Interior design requires balancing dozens of variables at the same time—many of which AI simply isn’t sophisticated enough to handle on its own right now.

Things like:

  • Existing as-built conditions — what’s actually behind the walls and above the ceilings

  • Building and health codes — which vary by location and must be followed

  • Budgets — what’s realistic, what’s worth the investment, and where to pull back

  • Material availability and lead times — especially critical in commercial projects

  • Durability and appropriateness — what will actually hold up in real life

  • Lighting — not just how it looks, but how it functions and supports the space

  • Furniture selection — scale, comfort, circulation, maintenance, and longevity

  • Client direction and operations — how the space needs to work day in and day out

AI can’t be fed all of this information in a way that results in a thoughtful, buildable, code-compliant design—at least not yet.  And even if it could, it would still require someone with experience to know what information matters, and why.

Where AI Falls Short in Practice

Our client recently shared an AI-generated concept for their bar at the 4th Street Market Food Hall in Santa Ana. At first glance, it looked amazing—a lush biophilic design with greenery covering the entire back wall.

AI Rendering for 4th Street Market - Provided by Client

But in reality:

  • It would never be approved by the health department

  • It far exceeded the project budget

  • It required more maintenance than the client would ever want

  • And it didn’t fully consider how the bar actually functions

Most importantly, it missed the biggest opportunity—something AI couldn’t “see.”

The interior of the food hall was dark and uninviting, while the adjacent patio had the potential to be incredible but was completely disconnected from the interior—leaving it underused and inactive. The AI concept focused inward, overlooking how powerful it could be to connect inside and outside.

Our solution was to introduce a large awning window at the bar wall—activating the bar from both sides, bringing much-needed natural light into the food hall, and transforming the patio into a true extension of the interior. That decision came from understanding people, movement, light, and experience—not from an image.

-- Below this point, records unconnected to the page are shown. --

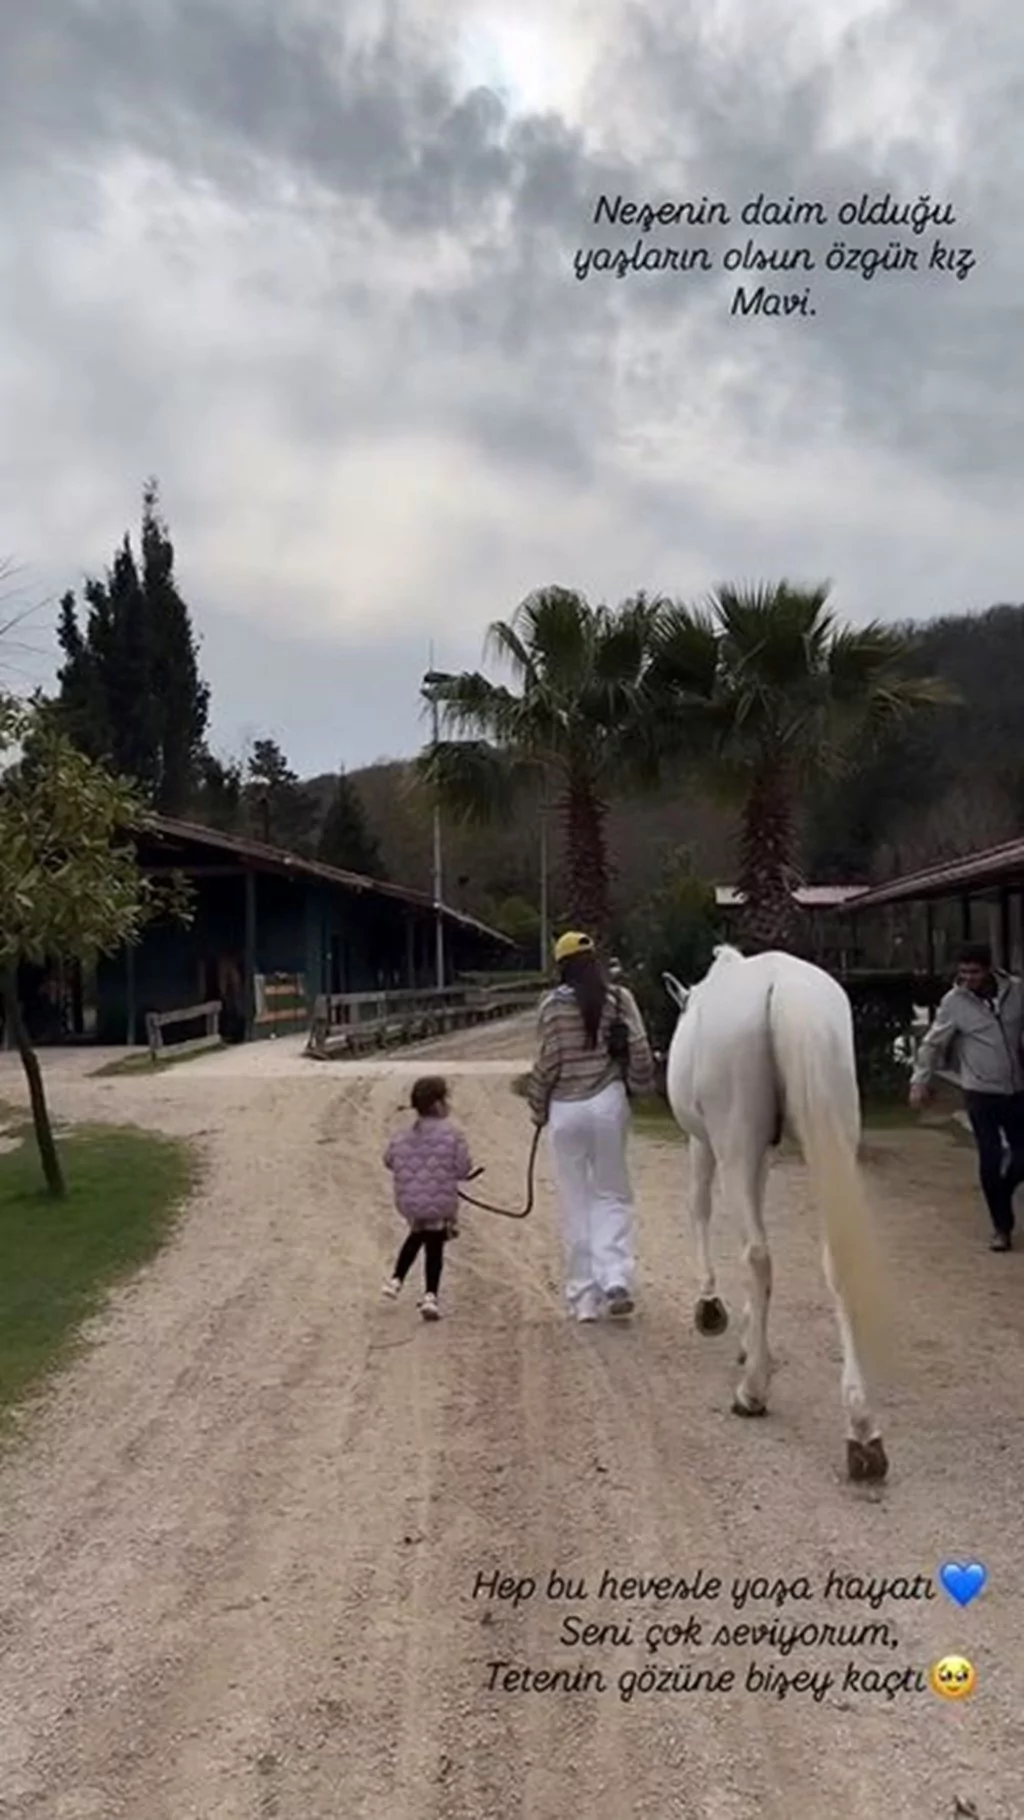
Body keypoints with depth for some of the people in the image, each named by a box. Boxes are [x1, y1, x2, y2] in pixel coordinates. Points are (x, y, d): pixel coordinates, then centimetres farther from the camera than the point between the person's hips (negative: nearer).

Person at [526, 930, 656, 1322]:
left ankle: (584, 1297, 11)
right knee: (611, 1194, 13)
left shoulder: (554, 1005, -6)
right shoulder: (619, 998, -1)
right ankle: (615, 1277, -6)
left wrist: (538, 1108, 10)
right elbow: (640, 1050, -1)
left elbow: (547, 1062, -4)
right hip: (608, 1102, 1)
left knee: (575, 1201, 8)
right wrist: (640, 1085, 17)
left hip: (566, 1109, -1)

Our Rendering for 4th Street Market Bar

The Human Element Still Matters

Maybe someday AI will be able to account for all of these factors.  But even then, it will still need someone with knowledge and intuition to guide it.

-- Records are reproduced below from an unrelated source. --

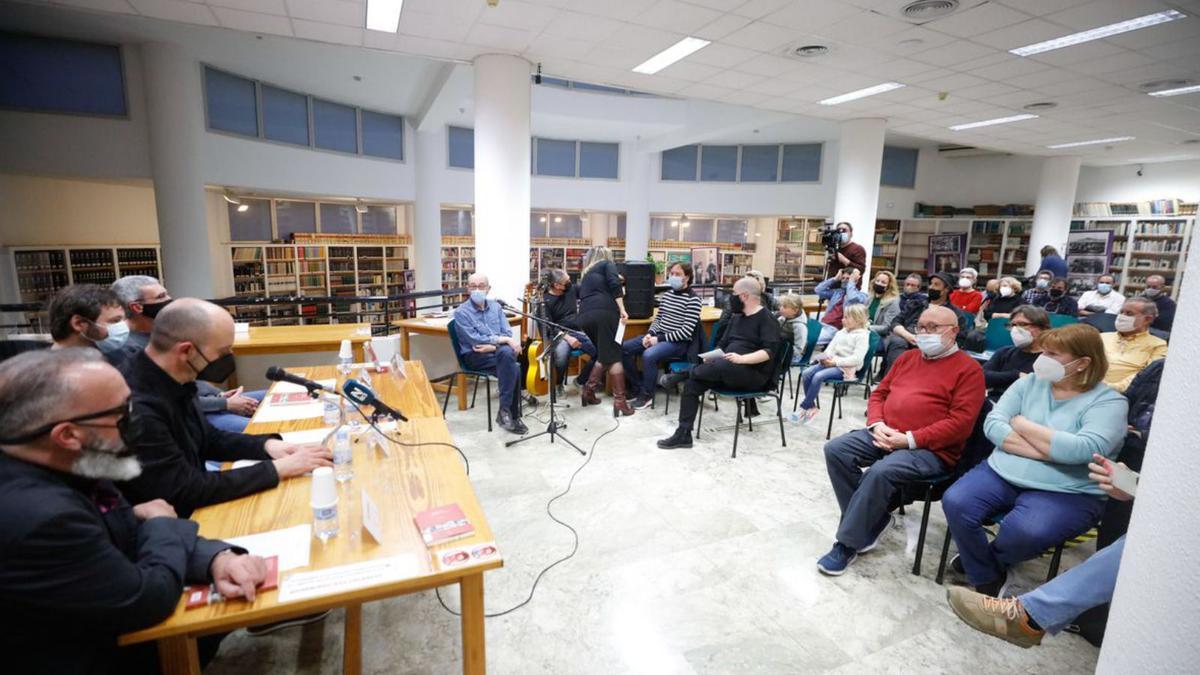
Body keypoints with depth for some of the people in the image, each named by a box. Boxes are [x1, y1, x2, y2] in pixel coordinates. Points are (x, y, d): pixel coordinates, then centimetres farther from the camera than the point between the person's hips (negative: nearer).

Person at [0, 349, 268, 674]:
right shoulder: (38, 518, -35)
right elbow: (149, 599, -25)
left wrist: (217, 557, -18)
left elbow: (131, 532, -1)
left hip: (100, 627, 6)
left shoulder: (63, 469, -11)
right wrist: (162, 524, -8)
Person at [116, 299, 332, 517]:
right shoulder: (136, 410, -29)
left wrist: (267, 445, -6)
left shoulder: (171, 381, -3)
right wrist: (277, 469, -21)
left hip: (193, 507, 7)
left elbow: (208, 439, 10)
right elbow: (186, 492, -26)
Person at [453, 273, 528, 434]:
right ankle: (512, 415, -22)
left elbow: (508, 333, 4)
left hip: (497, 353, 4)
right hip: (475, 356, -4)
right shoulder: (461, 312, -4)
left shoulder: (495, 306, 11)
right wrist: (501, 339, -18)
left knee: (507, 352, -34)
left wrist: (493, 346, -15)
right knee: (513, 367, -32)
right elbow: (474, 340, -15)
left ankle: (505, 411, -23)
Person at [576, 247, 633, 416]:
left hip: (585, 315, 6)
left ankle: (588, 391, 12)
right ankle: (620, 400, -7)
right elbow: (614, 284, -2)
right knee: (614, 356, -5)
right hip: (603, 312, -6)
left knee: (604, 356, 18)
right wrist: (622, 310, -8)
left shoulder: (586, 272, 34)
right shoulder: (607, 264, 17)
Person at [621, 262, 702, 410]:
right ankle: (638, 387, 8)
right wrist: (650, 334, -4)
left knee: (648, 355, -34)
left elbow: (686, 331, -18)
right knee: (624, 348, -5)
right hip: (659, 335, 8)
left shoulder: (693, 300, -12)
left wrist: (659, 339, -19)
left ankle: (647, 395, -12)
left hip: (679, 342, -8)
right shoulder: (667, 294, 10)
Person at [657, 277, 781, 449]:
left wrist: (742, 359, -30)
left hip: (755, 374, -7)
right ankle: (683, 434, -9)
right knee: (692, 383, -12)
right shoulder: (737, 317, 16)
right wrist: (713, 357, -2)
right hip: (729, 371, 8)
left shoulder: (766, 319, -8)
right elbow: (723, 344, 18)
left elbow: (769, 351, -19)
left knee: (723, 366, -38)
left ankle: (684, 374, -9)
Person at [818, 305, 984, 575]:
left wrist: (910, 439, -19)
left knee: (881, 471, -33)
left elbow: (961, 422, -12)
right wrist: (877, 424, -3)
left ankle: (847, 543, -17)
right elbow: (879, 393, 19)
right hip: (885, 435, 7)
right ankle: (873, 518, -1)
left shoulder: (968, 368, -2)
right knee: (835, 450, -14)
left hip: (930, 449, -7)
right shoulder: (907, 358, 19)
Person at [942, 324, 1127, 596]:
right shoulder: (1029, 383, 8)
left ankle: (983, 560, 5)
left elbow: (1083, 450, -22)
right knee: (955, 502, -22)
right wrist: (1048, 450, -14)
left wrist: (1022, 425, -10)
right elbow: (992, 424, -2)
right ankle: (986, 580, 3)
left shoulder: (1109, 402, -3)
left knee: (1024, 531, -33)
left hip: (1066, 492, -4)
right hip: (1002, 472, 4)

There will always be something missing without a human involved.

AI can create incredible things, but it isn’t human.  It can’t understand how a space affects the way someone feels or why certain places just work.  It can’t read between the lines of what a client says—or doesn’t say.

Interior design lives in that space between logic and intuition.

Looking Ahead

I believe AI is here to stay—and that’s a good thing.  I’m excited about its potential and continue to use it as part of my process.

But as we head into a new year, one thing feels clear: the best design doesn’t come from choosing between AI and human expertise.  It comes from using powerful tools while never losing sight of the human experience at the center of every space.

AI is incredible.
But great design is still—and always will be—human.